§ **RECORDS FOR THE EXERCISE**

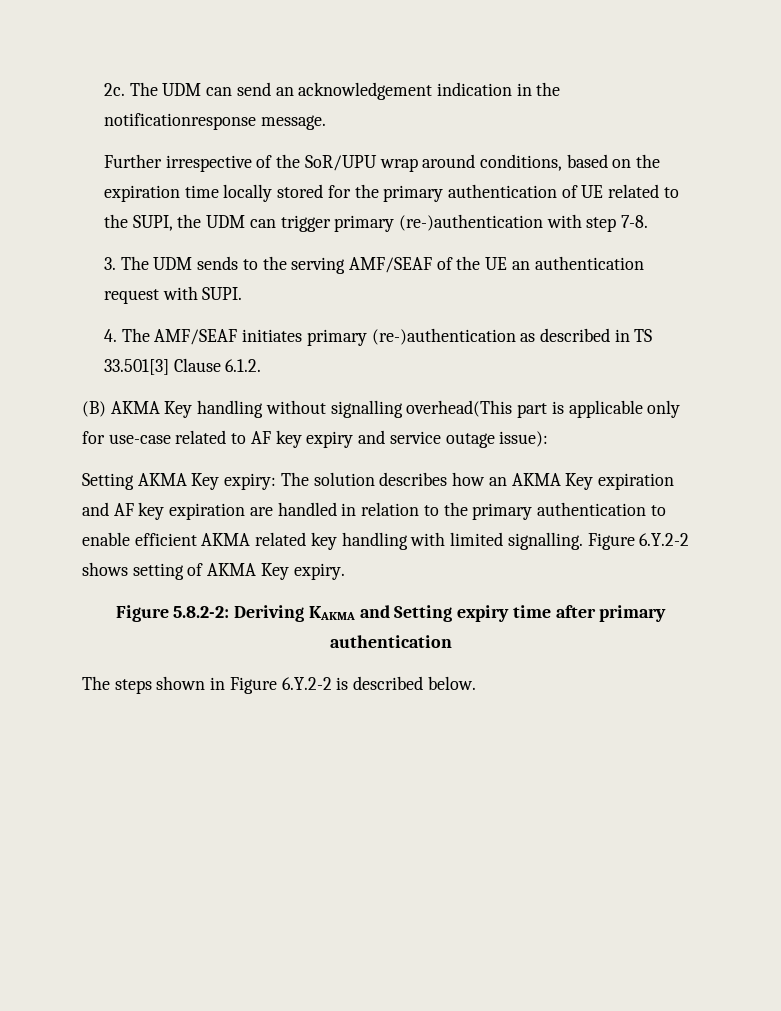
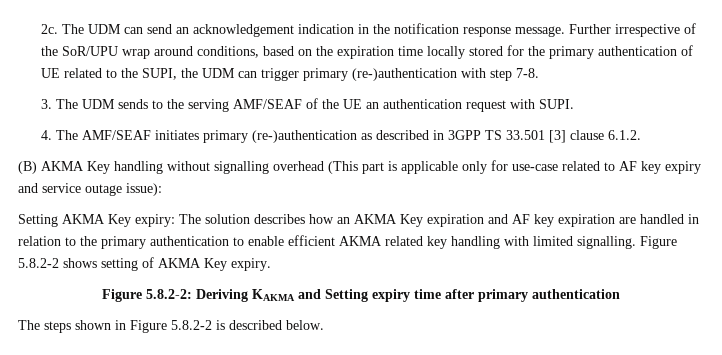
[103,113,256,130] notificationresponse -> [393,23,511,37] notification response
(326, 122) // -> (565, 31) none
[634,329,653,342] [103,358,221,375] TS 33.501[3] Clause -> [447,130,604,143] 3GPP TS 33.501 [3] clause
[406,400,513,417] overhead(This -> [273,161,358,174] overhead (This
[639,533,690,546] 6.Y.2-2 -> [18,258,59,268] 5.8.2-2
[281,677,332,690] 6.Y.2-2 -> [171,320,212,330] 5.8.2-2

§ **ABOUT THIS EXERCISE**
Please retype the whole of the data precisely, omitting pictures.

§ **EXERCISE SOLUTION**
[103,113,256,130] notificationresponse -> [393,23,511,37] notification response
(326, 122) // -> (565, 31) none
[634,329,653,342] [103,358,221,375] TS 33.501[3] Clause -> [447,130,604,143] 3GPP TS 33.501 [3] clause
[406,400,513,417] overhead(This -> [273,161,358,174] overhead (This
[639,533,690,546] 6.Y.2-2 -> [18,258,59,268] 5.8.2-2
[281,677,332,690] 6.Y.2-2 -> [171,320,212,330] 5.8.2-2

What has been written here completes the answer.